Crook Primary School in Co Durham and Brookside Special School in Derbyshire are both failing to provide pupils with an acceptable standard of education, Her Majesty's Inspectorate of schools says. Both have 40 days to produce action plans for improvements, and if John Patten, Secretary of State for Education, is not satisfied he can recruit 'education associations' to take over from the schools' head teachers and governors.
The schools are the first to fall foul of the 1993 Education Act, which aims to raise standards in failing schools. If the associations, which might include respected former head teachers or advisers, take over the schools and turn them round, the establishments will be removed from local authority control and become self-governing. If they fail to make significant improvements, they could be closed.

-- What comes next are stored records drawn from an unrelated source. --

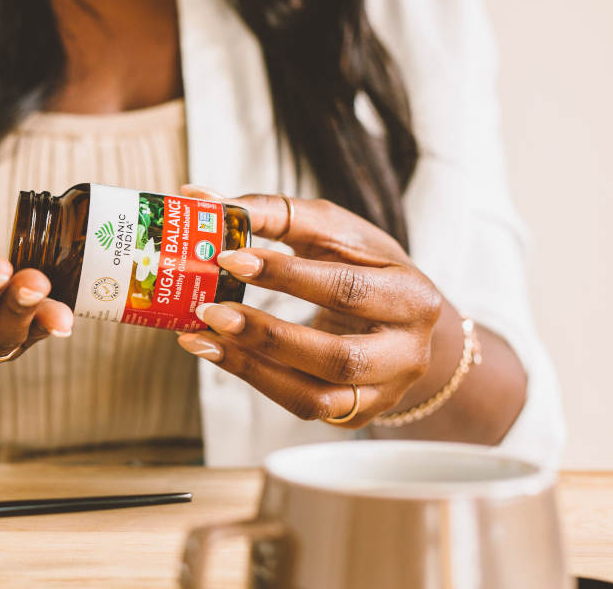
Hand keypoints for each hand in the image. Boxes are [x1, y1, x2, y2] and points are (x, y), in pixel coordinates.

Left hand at [175, 186, 443, 427]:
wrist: (405, 323)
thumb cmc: (365, 268)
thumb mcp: (335, 233)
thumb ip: (274, 215)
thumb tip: (200, 197)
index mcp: (412, 298)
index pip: (347, 290)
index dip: (287, 276)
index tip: (228, 258)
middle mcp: (406, 355)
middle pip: (337, 358)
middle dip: (267, 335)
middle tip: (210, 309)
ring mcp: (382, 394)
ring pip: (316, 398)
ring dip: (251, 368)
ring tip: (200, 338)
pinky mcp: (354, 416)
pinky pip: (301, 406)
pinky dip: (255, 381)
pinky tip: (218, 354)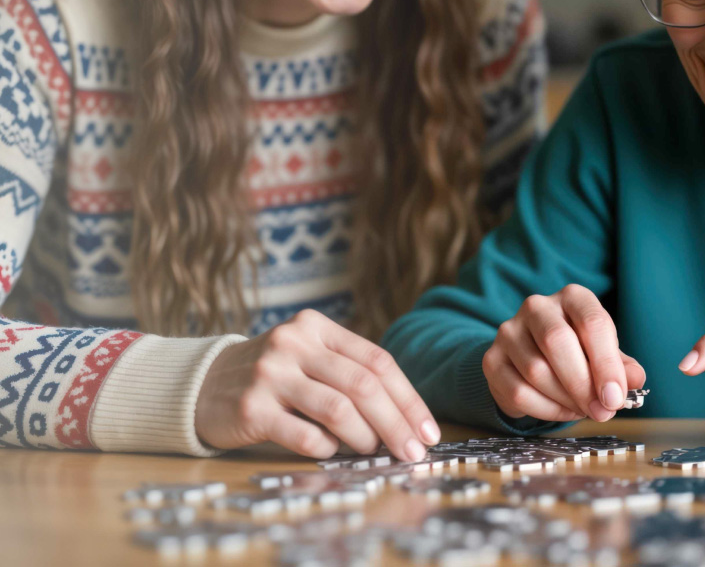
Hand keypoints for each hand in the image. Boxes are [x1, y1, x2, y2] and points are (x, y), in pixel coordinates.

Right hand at [195, 309, 439, 459]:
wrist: (200, 385)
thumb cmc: (273, 376)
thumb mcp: (308, 357)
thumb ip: (350, 372)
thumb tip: (407, 417)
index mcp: (317, 327)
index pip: (377, 360)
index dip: (409, 398)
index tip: (428, 430)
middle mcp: (294, 344)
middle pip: (363, 385)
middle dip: (396, 423)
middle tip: (412, 452)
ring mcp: (270, 374)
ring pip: (338, 408)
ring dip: (365, 436)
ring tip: (373, 450)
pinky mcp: (250, 408)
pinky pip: (304, 434)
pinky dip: (326, 447)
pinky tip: (330, 450)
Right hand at [483, 284, 645, 422]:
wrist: (530, 360)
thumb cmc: (577, 353)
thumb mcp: (604, 355)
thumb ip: (622, 367)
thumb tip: (636, 379)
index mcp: (572, 297)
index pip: (592, 322)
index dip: (606, 363)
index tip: (615, 397)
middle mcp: (538, 307)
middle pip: (558, 342)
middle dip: (583, 384)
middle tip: (602, 412)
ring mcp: (510, 331)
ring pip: (537, 370)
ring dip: (566, 399)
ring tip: (583, 409)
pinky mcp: (492, 359)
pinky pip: (518, 391)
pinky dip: (545, 410)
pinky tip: (560, 410)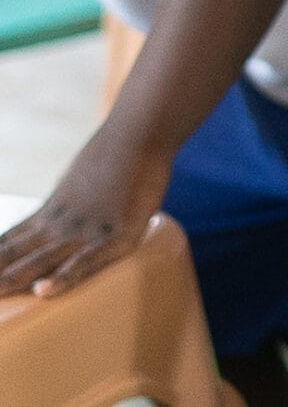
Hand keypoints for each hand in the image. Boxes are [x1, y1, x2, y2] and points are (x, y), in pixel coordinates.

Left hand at [0, 137, 169, 297]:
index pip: (6, 242)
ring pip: (41, 259)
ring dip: (14, 277)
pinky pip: (86, 260)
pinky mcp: (117, 235)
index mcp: (48, 213)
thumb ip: (63, 204)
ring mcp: (86, 230)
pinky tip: (44, 290)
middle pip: (16, 254)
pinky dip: (65, 275)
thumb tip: (50, 218)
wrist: (139, 133)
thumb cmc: (114, 155)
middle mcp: (60, 224)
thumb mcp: (75, 181)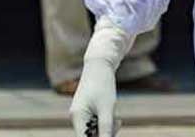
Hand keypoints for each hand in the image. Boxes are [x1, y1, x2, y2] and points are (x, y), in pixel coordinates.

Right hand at [69, 22, 131, 136]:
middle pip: (90, 135)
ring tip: (118, 120)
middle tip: (118, 123)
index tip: (108, 136)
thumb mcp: (107, 108)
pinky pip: (96, 123)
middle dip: (105, 133)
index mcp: (78, 117)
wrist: (101, 64)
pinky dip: (106, 122)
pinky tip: (115, 118)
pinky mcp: (87, 110)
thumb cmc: (103, 85)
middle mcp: (76, 117)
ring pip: (95, 129)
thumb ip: (106, 127)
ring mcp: (81, 114)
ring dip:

Crook Primary School lies on the outskirts of Durham and has 369 pupils. Brookside Special School is in Breadsall, near Derby, and has 47 pupils with emotional and behavioural difficulties.
The inspectors found that Brookside was failing to meet the demands of the national curriculum, that it was not meeting proper health and safety standards, and that the use of physical restraint on pupils was 'a serious cause for concern'. Two compulsory subjects under the national curriculum - music and religious education - did not appear on the timetable and history was not taught to pupils aged 14 and over.
Although staff worked hard to create good relationships with pupils, too often the pupils were excluded from school for bad behaviour. Attendance in some classes was below 50 per cent, and pupils could opt in and out of the school's boarding accommodation at will. The school caters for all abilities, but none of the 16 pupils who were aged 16 last year was entered for GCSE examinations.
At Crook Primary School, the inspectors found that children were failing to fulfil their potential in every one of the 10 national curriculum subjects. Most of the pupils were badly behaved, they said, showing little care for their surroundings or for others, and a small number were aggressive. Pupils were under-achieving in two-thirds of lessons seen by the inspection team, and teaching quality was unsatisfactory in six out of 10 lessons.
Mr Patten expressed his 'very serious concern' over standards at the two schools.
'All our pupils deserve nothing less than an acceptable standard of education,' he said.
Privatised teams will carry out all school inspections in future, but in the current academic year, HMIs are still responsible for special schools and primary schools.
Doug McAvoy, general secretary of the National Union of Teachers, said yesterday that the schools' problems would be compounded by the fact that they had been 'publicly pilloried'.
'This will undermine morale among staff and disrupt the education of pupils, causing unnecessary distress to pupils and parents,' he said.
Senior staff at Stratford School in Newham, east London, an opted- out school whose head, Anne Snelling, was accused of racism last year by two of the school's governors, were expecting to be told yesterday that they were to be the subject of a critical report from schools inspectors.
The inspectors, who spent a week at the school at the end of last month, will explain their findings to governors at the school on Monday. Its GCSE results were among the lowest in London this year, with just 4 per cent gaining five or more A to C grades.